BEGIN Source material

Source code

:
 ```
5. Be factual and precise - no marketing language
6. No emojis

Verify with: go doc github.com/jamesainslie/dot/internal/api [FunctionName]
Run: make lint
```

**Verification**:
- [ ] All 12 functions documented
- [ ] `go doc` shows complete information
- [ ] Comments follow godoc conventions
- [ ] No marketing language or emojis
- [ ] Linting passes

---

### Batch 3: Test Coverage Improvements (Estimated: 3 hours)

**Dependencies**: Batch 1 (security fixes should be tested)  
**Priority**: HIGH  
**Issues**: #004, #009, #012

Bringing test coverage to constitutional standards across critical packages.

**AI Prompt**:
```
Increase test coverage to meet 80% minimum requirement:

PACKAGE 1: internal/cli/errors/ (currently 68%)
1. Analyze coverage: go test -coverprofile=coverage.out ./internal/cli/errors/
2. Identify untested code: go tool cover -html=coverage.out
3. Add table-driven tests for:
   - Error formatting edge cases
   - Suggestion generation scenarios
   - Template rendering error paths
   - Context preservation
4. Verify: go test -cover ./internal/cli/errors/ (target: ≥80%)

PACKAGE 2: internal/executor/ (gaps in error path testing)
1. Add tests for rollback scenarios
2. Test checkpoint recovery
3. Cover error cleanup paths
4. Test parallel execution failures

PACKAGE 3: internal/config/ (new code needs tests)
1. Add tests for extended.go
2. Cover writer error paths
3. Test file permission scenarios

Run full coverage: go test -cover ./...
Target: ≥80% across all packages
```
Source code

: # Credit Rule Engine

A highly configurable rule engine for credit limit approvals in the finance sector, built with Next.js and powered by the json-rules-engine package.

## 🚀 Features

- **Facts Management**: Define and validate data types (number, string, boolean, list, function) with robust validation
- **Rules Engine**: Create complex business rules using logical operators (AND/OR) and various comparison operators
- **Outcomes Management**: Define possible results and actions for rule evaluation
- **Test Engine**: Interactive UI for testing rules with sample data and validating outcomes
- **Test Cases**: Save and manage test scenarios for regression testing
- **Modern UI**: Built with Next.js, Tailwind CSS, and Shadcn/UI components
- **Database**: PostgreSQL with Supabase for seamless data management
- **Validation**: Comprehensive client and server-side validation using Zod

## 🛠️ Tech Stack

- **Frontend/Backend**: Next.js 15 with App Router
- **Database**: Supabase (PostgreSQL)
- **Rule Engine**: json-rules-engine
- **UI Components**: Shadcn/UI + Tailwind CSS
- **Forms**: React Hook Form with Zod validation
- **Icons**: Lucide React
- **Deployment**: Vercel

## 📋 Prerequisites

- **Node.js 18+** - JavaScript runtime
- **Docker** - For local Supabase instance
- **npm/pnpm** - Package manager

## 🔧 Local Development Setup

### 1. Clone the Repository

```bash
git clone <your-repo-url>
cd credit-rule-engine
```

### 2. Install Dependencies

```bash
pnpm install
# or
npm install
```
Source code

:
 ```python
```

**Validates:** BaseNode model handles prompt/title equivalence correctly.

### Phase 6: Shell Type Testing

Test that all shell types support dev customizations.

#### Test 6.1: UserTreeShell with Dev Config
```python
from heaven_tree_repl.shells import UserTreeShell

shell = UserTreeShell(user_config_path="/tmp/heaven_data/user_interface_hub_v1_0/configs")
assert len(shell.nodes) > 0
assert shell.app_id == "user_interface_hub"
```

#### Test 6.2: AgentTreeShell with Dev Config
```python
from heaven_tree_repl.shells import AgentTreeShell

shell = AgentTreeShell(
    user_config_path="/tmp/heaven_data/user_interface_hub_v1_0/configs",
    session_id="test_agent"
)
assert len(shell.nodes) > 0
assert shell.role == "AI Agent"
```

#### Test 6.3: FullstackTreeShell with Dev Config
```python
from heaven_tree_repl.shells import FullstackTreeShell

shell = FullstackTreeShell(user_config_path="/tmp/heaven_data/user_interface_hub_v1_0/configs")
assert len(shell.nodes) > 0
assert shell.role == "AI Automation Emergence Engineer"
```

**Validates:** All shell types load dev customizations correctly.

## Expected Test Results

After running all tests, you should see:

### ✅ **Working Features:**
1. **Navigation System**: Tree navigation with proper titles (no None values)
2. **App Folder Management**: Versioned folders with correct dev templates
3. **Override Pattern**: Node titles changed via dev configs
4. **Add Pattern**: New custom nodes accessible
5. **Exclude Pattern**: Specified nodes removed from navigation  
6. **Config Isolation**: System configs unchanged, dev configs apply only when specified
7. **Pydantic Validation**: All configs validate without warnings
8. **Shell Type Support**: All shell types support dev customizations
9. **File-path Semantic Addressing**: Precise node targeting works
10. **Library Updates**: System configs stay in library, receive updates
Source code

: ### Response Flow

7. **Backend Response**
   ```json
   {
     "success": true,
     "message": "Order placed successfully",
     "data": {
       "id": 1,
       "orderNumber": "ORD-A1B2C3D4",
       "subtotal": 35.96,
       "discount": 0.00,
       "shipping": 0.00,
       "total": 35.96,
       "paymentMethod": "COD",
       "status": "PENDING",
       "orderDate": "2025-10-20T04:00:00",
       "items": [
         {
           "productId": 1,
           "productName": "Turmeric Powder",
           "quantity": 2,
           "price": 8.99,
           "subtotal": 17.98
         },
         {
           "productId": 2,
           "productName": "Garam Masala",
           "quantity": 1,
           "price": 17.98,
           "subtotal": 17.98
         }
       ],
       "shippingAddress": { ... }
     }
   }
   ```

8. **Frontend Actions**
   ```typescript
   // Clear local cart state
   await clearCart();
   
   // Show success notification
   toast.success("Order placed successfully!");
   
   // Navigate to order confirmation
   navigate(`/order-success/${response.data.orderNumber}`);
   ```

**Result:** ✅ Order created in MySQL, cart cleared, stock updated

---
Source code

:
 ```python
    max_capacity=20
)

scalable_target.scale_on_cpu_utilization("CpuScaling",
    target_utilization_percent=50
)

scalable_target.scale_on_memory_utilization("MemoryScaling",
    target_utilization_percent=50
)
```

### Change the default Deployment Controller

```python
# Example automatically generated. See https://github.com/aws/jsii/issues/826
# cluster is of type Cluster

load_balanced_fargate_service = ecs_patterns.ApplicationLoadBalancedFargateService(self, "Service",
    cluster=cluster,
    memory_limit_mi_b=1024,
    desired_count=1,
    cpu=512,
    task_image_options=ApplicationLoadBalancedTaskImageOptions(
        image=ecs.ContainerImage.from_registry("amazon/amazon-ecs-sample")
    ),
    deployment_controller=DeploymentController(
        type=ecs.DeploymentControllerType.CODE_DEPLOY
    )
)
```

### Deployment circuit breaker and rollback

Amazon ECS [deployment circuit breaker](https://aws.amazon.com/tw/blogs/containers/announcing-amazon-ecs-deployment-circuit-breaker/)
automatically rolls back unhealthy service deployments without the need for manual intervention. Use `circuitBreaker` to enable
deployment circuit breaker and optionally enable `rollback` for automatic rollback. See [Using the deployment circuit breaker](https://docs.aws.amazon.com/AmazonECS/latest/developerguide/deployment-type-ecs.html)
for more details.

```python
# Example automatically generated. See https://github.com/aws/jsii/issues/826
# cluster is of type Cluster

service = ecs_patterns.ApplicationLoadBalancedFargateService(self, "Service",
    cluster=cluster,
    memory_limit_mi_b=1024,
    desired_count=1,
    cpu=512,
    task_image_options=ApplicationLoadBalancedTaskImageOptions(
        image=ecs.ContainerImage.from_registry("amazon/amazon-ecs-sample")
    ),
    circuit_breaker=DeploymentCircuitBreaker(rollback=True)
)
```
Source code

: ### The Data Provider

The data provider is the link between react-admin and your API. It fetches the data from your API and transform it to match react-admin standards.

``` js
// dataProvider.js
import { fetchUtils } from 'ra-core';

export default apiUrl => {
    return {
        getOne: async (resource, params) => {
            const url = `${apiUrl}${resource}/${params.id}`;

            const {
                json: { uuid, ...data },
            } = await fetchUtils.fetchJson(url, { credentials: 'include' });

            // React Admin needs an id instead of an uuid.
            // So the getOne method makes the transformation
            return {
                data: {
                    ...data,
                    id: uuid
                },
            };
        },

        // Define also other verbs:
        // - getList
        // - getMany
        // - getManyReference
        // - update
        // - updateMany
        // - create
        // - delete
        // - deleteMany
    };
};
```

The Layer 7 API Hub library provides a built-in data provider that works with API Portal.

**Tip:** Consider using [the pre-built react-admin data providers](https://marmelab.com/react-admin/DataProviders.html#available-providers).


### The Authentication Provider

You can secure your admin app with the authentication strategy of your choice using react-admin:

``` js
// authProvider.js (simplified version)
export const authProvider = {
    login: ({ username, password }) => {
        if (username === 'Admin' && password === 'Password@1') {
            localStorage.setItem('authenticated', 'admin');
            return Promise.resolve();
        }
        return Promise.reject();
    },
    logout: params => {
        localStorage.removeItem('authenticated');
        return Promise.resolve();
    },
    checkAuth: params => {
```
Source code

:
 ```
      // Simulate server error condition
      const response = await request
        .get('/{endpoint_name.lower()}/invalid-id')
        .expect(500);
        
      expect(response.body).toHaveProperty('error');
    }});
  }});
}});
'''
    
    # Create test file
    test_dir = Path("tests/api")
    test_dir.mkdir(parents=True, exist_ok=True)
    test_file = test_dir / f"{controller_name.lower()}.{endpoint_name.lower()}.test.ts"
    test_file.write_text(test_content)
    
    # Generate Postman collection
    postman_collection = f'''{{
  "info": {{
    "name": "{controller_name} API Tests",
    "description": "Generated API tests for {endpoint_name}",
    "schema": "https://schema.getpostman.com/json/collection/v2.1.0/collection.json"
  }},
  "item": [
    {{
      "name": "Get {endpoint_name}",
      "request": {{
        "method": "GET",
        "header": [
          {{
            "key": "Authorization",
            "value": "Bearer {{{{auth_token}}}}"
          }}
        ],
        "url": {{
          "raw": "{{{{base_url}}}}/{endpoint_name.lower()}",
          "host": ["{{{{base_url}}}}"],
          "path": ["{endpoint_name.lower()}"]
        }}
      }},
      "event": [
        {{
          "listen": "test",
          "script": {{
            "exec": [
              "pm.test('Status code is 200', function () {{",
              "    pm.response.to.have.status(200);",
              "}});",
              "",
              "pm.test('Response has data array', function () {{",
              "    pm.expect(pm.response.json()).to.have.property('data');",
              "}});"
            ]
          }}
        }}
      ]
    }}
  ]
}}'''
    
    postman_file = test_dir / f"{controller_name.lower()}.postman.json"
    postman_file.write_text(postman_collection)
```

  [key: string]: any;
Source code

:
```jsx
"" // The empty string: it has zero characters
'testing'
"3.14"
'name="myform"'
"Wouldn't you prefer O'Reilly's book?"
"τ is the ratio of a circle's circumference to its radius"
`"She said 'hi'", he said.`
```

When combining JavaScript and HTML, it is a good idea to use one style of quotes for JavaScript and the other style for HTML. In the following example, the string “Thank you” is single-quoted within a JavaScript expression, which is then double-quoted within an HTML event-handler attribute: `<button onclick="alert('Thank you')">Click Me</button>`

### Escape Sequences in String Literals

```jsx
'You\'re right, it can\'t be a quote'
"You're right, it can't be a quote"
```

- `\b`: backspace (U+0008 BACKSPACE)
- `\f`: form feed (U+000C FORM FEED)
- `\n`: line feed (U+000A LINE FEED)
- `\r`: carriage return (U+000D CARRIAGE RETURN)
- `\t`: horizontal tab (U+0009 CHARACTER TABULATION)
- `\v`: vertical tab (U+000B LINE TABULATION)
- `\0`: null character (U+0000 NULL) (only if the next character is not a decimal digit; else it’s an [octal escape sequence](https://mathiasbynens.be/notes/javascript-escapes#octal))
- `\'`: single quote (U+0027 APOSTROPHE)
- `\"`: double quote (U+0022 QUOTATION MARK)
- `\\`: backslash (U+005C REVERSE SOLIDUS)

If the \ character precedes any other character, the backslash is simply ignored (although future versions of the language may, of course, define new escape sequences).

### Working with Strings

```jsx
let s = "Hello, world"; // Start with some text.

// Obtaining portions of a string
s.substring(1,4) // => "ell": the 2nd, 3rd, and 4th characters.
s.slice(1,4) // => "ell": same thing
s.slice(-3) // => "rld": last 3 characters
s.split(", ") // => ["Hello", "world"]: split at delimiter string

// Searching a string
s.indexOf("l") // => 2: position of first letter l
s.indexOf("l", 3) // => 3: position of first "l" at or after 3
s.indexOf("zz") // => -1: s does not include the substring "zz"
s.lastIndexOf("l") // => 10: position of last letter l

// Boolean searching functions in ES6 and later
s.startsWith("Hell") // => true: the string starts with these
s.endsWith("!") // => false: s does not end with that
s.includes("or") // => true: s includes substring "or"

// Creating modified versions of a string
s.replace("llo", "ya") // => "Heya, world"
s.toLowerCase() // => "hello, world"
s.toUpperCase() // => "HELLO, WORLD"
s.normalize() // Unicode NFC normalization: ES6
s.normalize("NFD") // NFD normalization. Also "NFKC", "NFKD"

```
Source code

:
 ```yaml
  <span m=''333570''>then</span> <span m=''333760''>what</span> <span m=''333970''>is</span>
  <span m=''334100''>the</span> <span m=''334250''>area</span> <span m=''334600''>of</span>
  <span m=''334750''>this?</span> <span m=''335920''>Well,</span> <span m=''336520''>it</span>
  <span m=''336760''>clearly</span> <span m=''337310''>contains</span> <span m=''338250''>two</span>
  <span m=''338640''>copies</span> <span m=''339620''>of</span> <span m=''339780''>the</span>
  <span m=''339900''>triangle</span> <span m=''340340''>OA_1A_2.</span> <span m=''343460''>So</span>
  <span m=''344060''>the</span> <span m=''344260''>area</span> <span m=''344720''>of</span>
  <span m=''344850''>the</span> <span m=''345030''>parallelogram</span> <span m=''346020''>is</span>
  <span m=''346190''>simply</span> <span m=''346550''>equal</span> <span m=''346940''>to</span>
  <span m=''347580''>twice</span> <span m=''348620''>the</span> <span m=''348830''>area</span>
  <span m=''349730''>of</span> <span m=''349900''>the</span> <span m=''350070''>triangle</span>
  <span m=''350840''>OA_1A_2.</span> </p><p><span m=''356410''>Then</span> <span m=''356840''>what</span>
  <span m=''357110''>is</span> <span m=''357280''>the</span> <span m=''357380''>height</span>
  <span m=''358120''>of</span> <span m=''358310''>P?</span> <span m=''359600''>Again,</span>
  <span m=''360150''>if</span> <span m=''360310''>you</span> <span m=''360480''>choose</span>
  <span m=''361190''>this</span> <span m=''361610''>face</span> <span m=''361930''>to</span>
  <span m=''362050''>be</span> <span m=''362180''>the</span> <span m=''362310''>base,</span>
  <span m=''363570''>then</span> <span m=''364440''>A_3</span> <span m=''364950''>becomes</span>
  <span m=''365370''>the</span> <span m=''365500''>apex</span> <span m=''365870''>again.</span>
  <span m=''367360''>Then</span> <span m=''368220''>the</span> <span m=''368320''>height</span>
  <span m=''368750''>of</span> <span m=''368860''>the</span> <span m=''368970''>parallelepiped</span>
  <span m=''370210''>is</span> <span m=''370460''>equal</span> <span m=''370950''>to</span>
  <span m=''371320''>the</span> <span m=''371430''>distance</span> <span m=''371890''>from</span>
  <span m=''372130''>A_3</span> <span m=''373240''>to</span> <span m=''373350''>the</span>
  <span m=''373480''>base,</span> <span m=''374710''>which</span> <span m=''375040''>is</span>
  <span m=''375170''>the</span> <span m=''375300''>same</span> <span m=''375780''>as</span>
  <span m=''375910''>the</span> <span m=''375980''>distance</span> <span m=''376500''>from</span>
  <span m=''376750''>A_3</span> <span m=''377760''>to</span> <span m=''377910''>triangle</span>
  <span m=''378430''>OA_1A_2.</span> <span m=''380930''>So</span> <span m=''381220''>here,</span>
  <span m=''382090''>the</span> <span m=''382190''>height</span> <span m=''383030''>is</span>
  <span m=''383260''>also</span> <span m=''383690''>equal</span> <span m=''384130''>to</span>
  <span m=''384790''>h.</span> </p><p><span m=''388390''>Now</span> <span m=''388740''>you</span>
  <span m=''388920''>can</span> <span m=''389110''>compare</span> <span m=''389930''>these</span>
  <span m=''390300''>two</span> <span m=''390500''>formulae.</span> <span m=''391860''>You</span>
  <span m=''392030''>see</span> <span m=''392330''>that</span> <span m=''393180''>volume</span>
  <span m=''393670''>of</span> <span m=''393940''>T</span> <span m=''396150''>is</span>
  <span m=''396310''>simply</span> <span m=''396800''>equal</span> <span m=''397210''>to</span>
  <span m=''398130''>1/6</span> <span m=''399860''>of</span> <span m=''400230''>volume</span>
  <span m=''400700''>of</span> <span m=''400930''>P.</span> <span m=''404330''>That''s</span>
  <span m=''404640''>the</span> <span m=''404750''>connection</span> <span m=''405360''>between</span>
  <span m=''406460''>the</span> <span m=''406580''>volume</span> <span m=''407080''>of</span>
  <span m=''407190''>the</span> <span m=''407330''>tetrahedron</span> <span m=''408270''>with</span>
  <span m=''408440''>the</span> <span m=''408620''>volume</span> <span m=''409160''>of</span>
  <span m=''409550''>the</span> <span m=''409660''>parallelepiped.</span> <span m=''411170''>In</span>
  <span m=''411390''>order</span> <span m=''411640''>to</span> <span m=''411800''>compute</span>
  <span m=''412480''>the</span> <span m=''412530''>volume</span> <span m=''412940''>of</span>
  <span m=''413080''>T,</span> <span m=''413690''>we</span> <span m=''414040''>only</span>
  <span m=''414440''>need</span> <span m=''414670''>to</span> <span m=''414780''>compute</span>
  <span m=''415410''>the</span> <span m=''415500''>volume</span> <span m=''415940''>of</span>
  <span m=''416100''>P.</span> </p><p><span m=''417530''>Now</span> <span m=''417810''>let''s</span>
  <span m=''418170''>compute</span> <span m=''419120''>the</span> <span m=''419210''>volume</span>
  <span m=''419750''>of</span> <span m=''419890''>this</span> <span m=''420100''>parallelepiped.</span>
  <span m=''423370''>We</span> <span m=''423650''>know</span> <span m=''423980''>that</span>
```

END Source material

Exercise requirements:
Filter the records, keeping only lines that contain "this", and show those lines.

Your response:
  <span m=''334750''>this?</span> <span m=''335920''>Well,</span> <span m=''336520''>it</span>
  <span m=''361190''>this</span> <span m=''361610''>face</span> <span m=''361930''>to</span>
  <span m=''419750''>of</span> <span m=''419890''>this</span> <span m=''420100''>parallelepiped.</span>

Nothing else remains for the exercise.